1. Machine learning deployment architecture
Great job on those exercises. We will now look into the architecture.
2. Microservices architecture
After we have taken care of the different runtime environments, we need to think about how to deploy the machine learning model. This also implies that we need to think about how we set up the architecture.
3. Monolith vs. microservice architecture
Let's say we are running a webshop with a payment service, a service for the shopping cart, and a service for the inventory. We can run each service on the same computer, also known as a single instance.
In traditional software development, applications were often built in a monolithic architecture. This means that the application is one uniform application that includes all services.
4. Monolith vs. microservice architecture
A different solution is the microservices architecture. The microservices architecture is, contrary to the monolithic architecture, a collection of smaller services that can be deployed independently.
5. Monolith vs. microservice architecture
If an application fails in a microservices architecture, only the separate service fails, while in a monolithic architecture, the whole application will fail.
A monolithic application can become complex since all services are intertwined and not independent. This also makes it harder to scale.

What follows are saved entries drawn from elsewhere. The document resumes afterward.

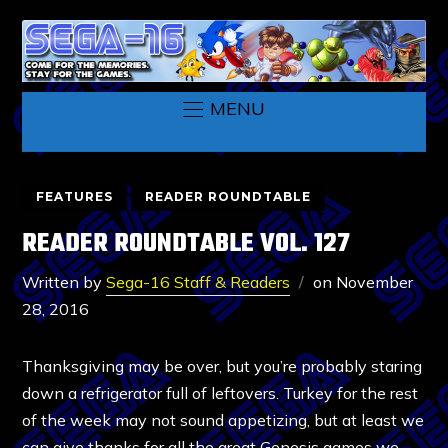
MENU
FEATURES
READER ROUNDTABLE
READER ROUNDTABLE VOL. 127
Written by
Sega-16 Staff & Readers
on
November
28, 2016
Thanksgiving may be over, but you’re probably staring
down a refrigerator full of leftovers. Turkey for the rest
of the week may not sound appetizing, but at least we
can give thanks for all the great Genesis games we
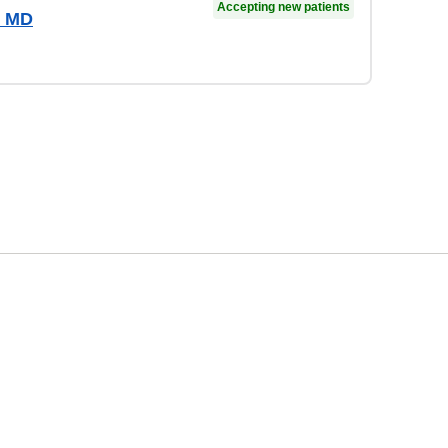
Accepting new patients
, MD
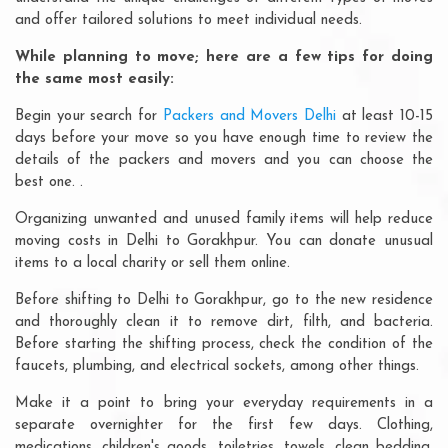
and offer tailored solutions to meet individual needs.
While planning to move; here are a few tips for doing
the same most easily:
Begin your search for
Packers and Movers Delhi
at least 10-15
days before your move so you have enough time to review the
details of the packers and movers and you can choose the
best one. .
Organizing unwanted and unused family items will help reduce
moving costs in Delhi to Gorakhpur. You can donate unusual
items to a local charity or sell them online.
Before shifting to Delhi to Gorakhpur, go to the new residence
and thoroughly clean it to remove dirt, filth, and bacteria.
Before starting the shifting process, check the condition of the
faucets, plumbing, and electrical sockets, among other things.
Make it a point to bring your everyday requirements in a
separate overnighter for the first few days. Clothing,
medications, children's goods, toiletries, towels, clean bedding,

The usage of a microservices architecture depends on the application. If our application is very small, having a separate microservice for each even smaller part can become costly because each service requires compute power and has to be maintained independently.
6. Inferencing
It is common practice to deploy the machine learning model as a microservice. This allows us to use the machine learning model to make predictions based on new, unseen data.
7. Inferencing
This process is also called inferencing. It is the process in which we send new input, for instance, the input data of a customer, for which the machine learning model will infer an output. In this case, the output is a prediction containing the probability that a customer will churn.
8. Application Programming Interface (API)
To provide communication between microservices, it is common practice to develop an application programming interface, also known as API. An API is a set of pre-defined input and output combinations that allows different services to communicate. It is similar to the menu in a restaurant. If a pizza carciofo is ordered using a menu, the kitchen knows it needs to gather the pizza base, eggplant, etcetera, and will deliver this once it is done such that the service can deliver it to the guest. The input is the order on the menu, which is send to the kitchen, the machine learning model, which returns the ordered item.
Not having an API would be like not having a menu, and as such, we wouldn’t have proper communication between the services.
9. Let's practice!
Now that we have learned all the concepts around machine learning deployment architecture, let's dive into some exercises.